# WHAT TO PRODUCE
Please rewrite all of the data below with "change in value" replaced by "shift in value" wherever it occurs, keeping everything else unchanged. Leave the pictures out of your answer.

Saved data entries
========

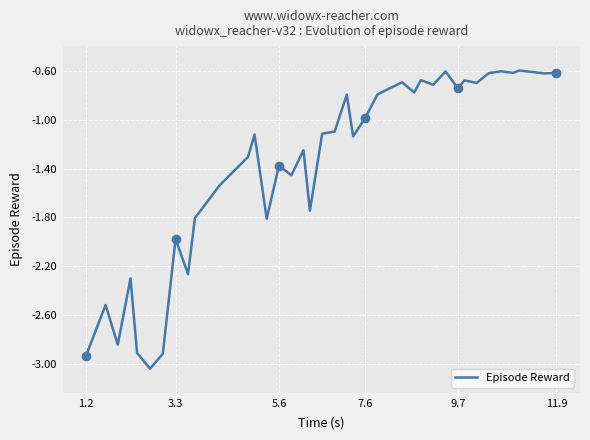

What is the maximum value for Episode Reward?

-0.6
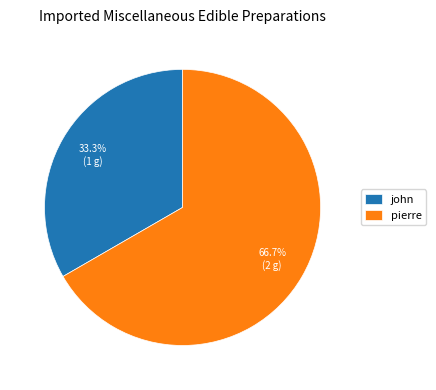

How many slices are in this pie chart?

2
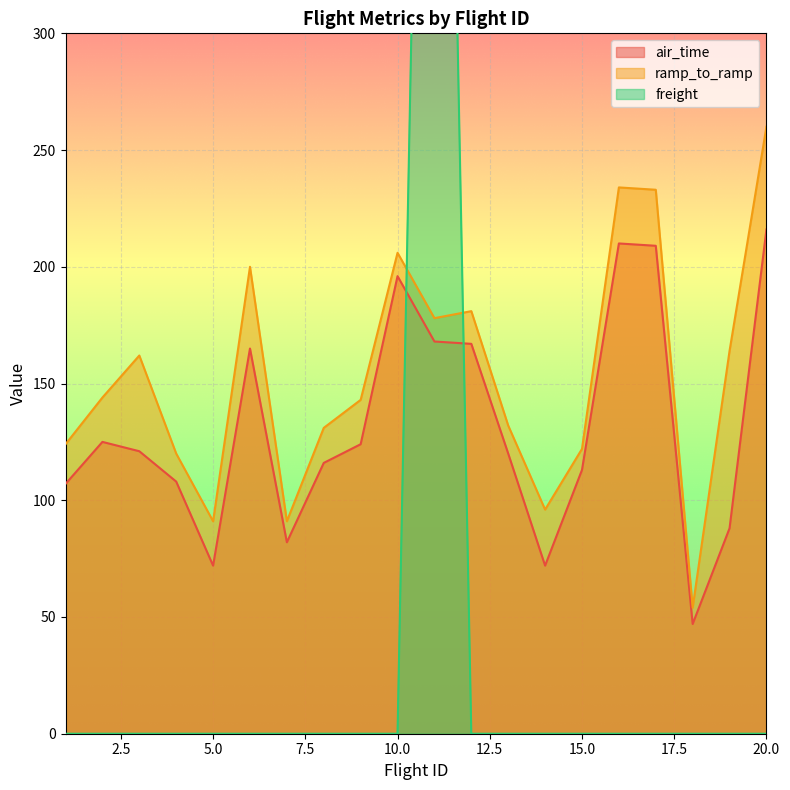

What is the difference between the second highest and minimum values in the ramp_to_ramp series?

180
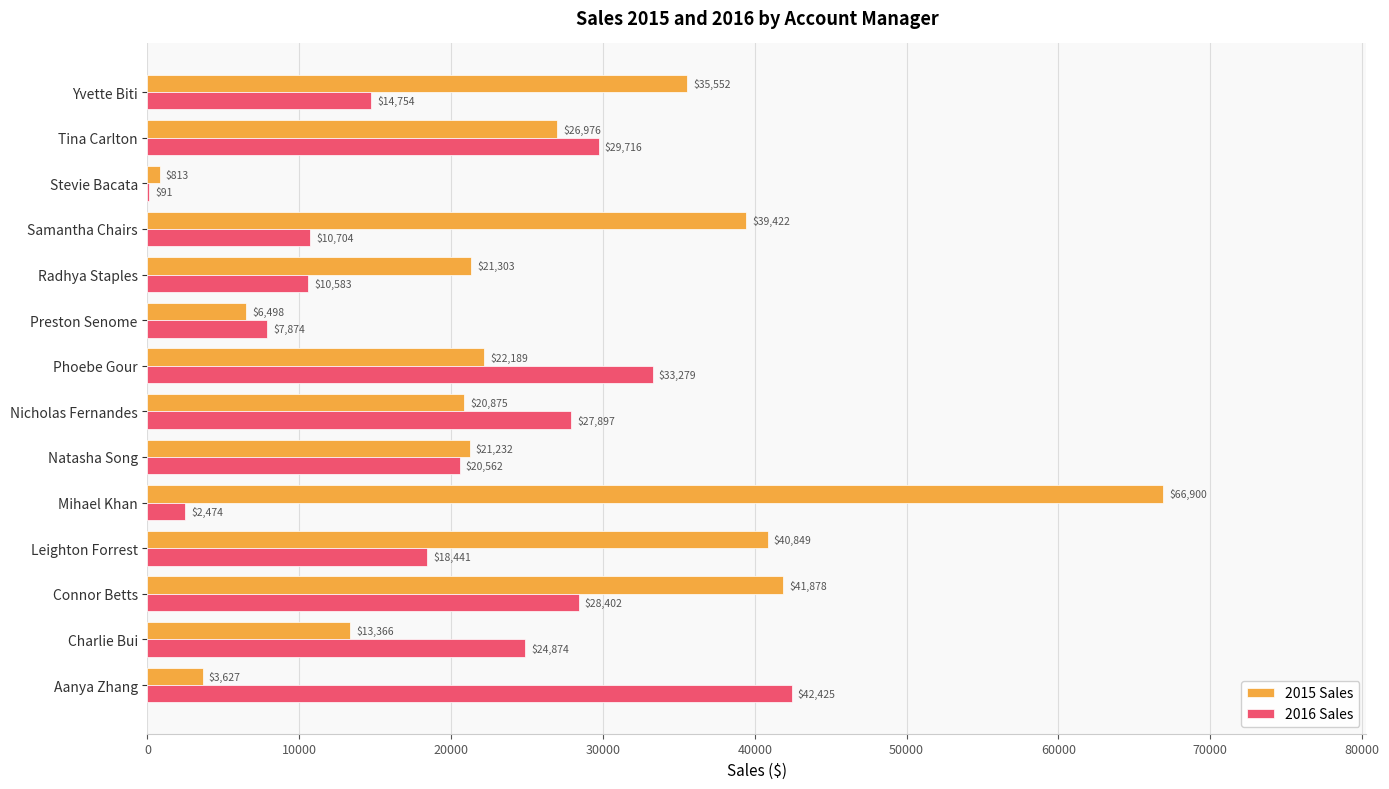

The value of 2015 Sales at Leighton Forrest is 40848.9. True or false?

True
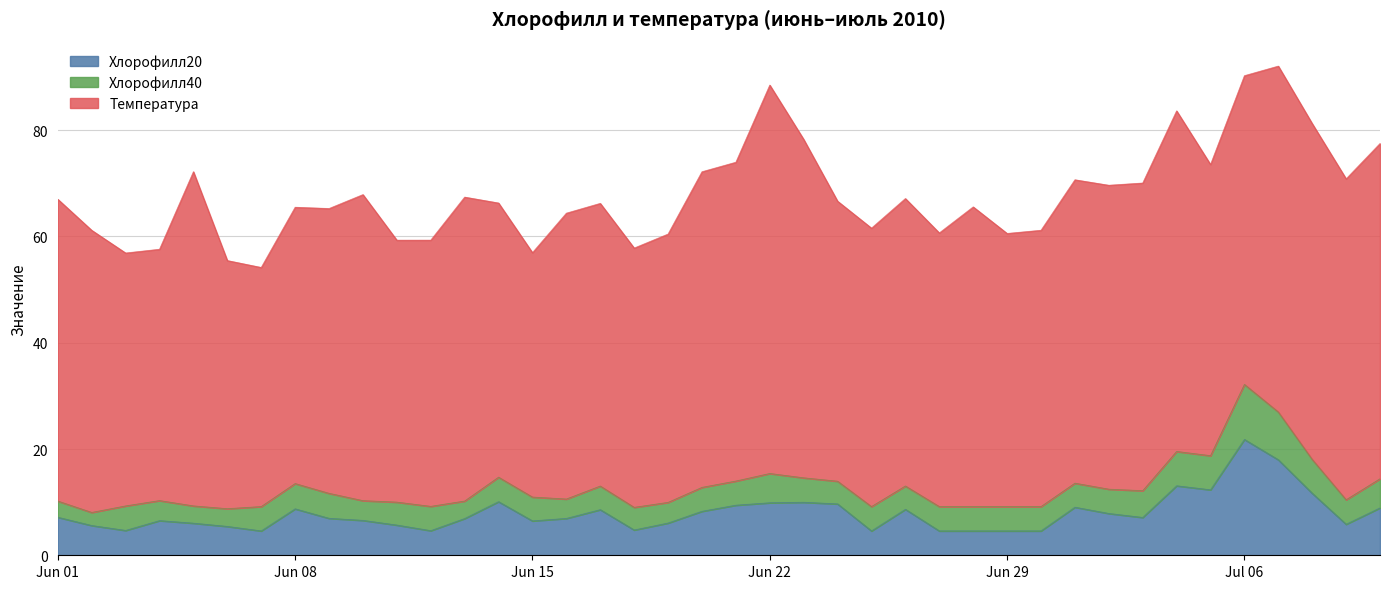

What position from the right is 2010-07-01?

10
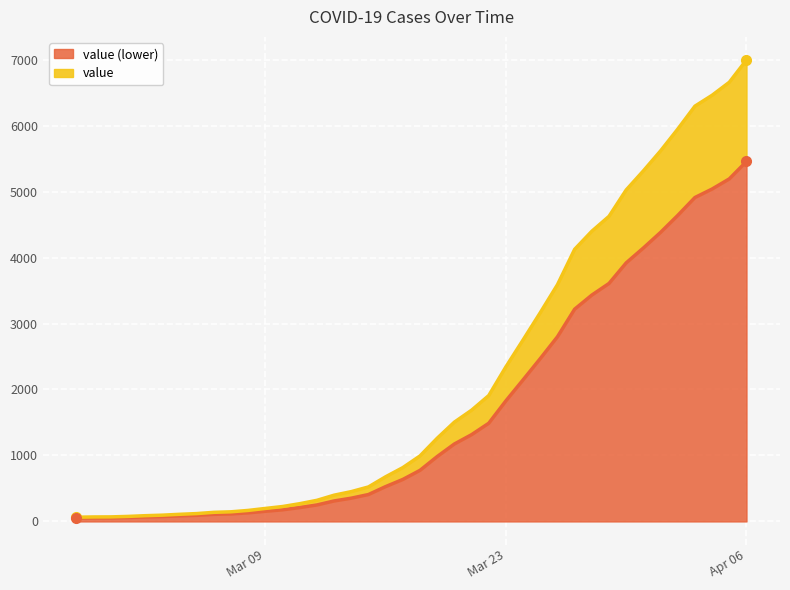

What is the change in value from 2020-03-02 to 2020-03-08?

+80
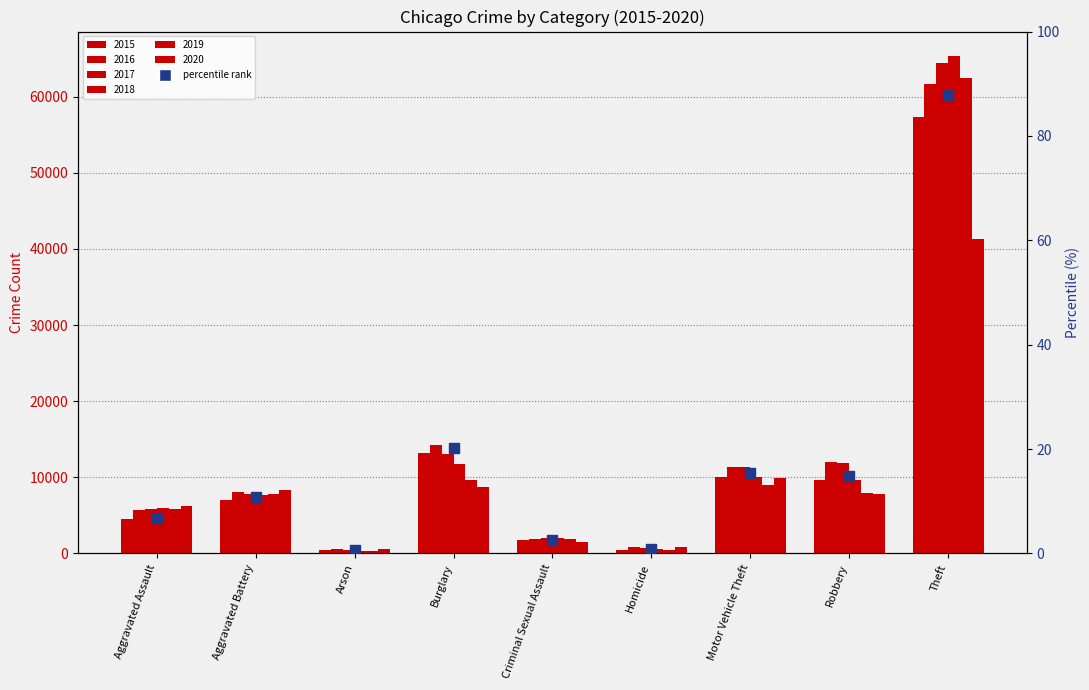

What is the change in value from Arson to Theft?

+87.2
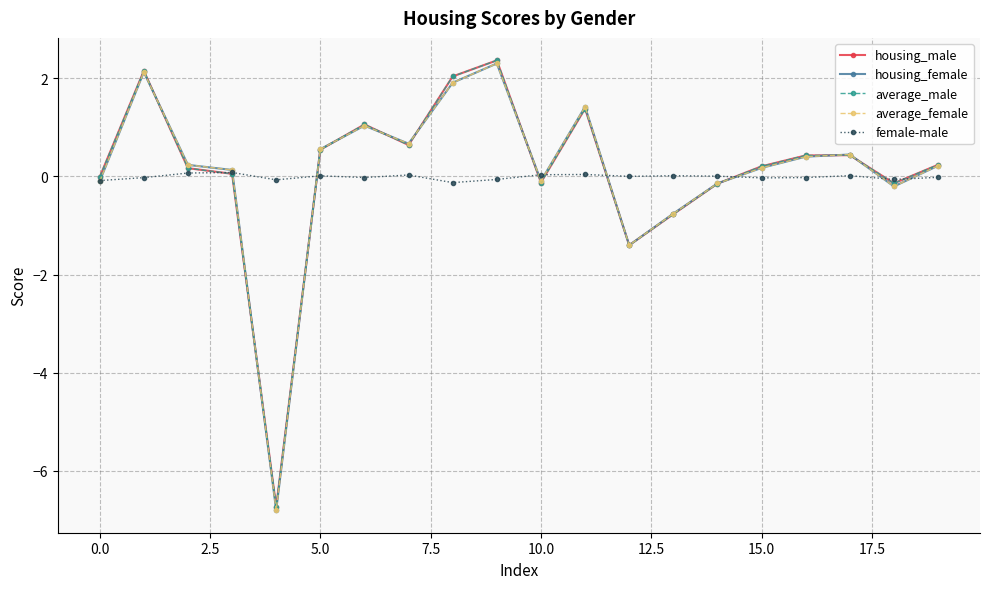

How many negative values does the housing_female series have?

7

========

# ANSWER FOR THIS EXERCISE
What is the maximum value for Episode Reward?

-0.6

How many slices are in this pie chart?

2

What is the difference between the second highest and minimum values in the ramp_to_ramp series?

180

The value of 2015 Sales at Leighton Forrest is 40848.9. True or false?

True

What position from the right is 2010-07-01?

10

What is the shift in value from 2020-03-02 to 2020-03-08?

+80

What is the shift in value from Arson to Theft?

+87.2

How many negative values does the housing_female series have?

7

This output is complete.